■ What you are asked to do
Write the next part of the passage interpreting the AUROC heatmaps, starting after its last sentence.

2. **Resilient Performance:** The `cities` test set maintains near-perfect AUROC (~1.00) regardless of the projection or the training set composition. The `neg_cities` test set also maintains high performance if the training set includes `+ neg_cities`, `+ cities_conj`, or `+ cities_disj`.
3. **Training Set Effect:** In the right heatmap, for the `facts_conj` and `facts_disj` test sets, performance is notably better when the training set includes the corresponding conjunctive/disjunctive data (`+ cities_conj` or `+ cities_disj`) compared to training on just `cities` or `cities + neg_cities`.
4. **Worst-Case Scenario:** The single lowest AUROC value (0.24) occurs for the `neg_cities` test set under projection, when the model is trained only on the `cities` set.
### Interpretation
This chart likely evaluates how well a model's internal representations (projections \( a^T t \)) can distinguish between different types of test examples (e.g., cities vs. facts, positive vs. negative). The "Projected out" condition tests whether removing specific components of the representation (\( t_G \) and \( t_P \), possibly related to grammar and paraphrasing) affects this discriminative ability.
The data suggests that the representations for **city-related concepts** (`cities`, `neg_cities`) are robust and largely independent of \( t_G \) and \( t_P \). The model can distinguish them perfectly even after projection, provided the training data is sufficiently comprehensive.

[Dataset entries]
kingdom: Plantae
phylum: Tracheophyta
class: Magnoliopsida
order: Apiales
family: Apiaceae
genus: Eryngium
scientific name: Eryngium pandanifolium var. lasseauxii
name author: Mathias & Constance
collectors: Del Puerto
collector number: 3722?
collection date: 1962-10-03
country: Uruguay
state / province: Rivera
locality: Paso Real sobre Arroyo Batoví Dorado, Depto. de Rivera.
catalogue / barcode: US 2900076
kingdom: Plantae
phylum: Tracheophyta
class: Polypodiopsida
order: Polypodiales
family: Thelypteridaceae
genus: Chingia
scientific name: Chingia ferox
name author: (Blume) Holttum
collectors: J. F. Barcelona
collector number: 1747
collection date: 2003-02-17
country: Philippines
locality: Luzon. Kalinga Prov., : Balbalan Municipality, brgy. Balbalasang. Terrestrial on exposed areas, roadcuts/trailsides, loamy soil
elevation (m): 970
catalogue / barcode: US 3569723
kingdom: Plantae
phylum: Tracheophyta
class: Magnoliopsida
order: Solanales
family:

■ Response
In contrast, the representations for **fact-related concepts** appear to be **critically dependent** on the \( t_G \) and \( t_P \) components. Removing them collapses the model's ability to distinguish these test sets, as shown by the widespread low AUROC values in the right heatmap. This implies that the model's understanding of "facts" is heavily entangled with grammatical or paraphrasing information.
The recovery of performance for `facts_conj` and `facts_disj` test sets when trained on corresponding data (`+ cities_conj`, `+ cities_disj`) under projection indicates that the model can learn alternative, non-\( t_G \)/\( t_P \)-based representations for these logical constructs if explicitly trained on them. The chart thus reveals a fundamental difference in how the model encodes entity knowledge (cities) versus relational/logical knowledge (facts, conjunctions, disjunctions).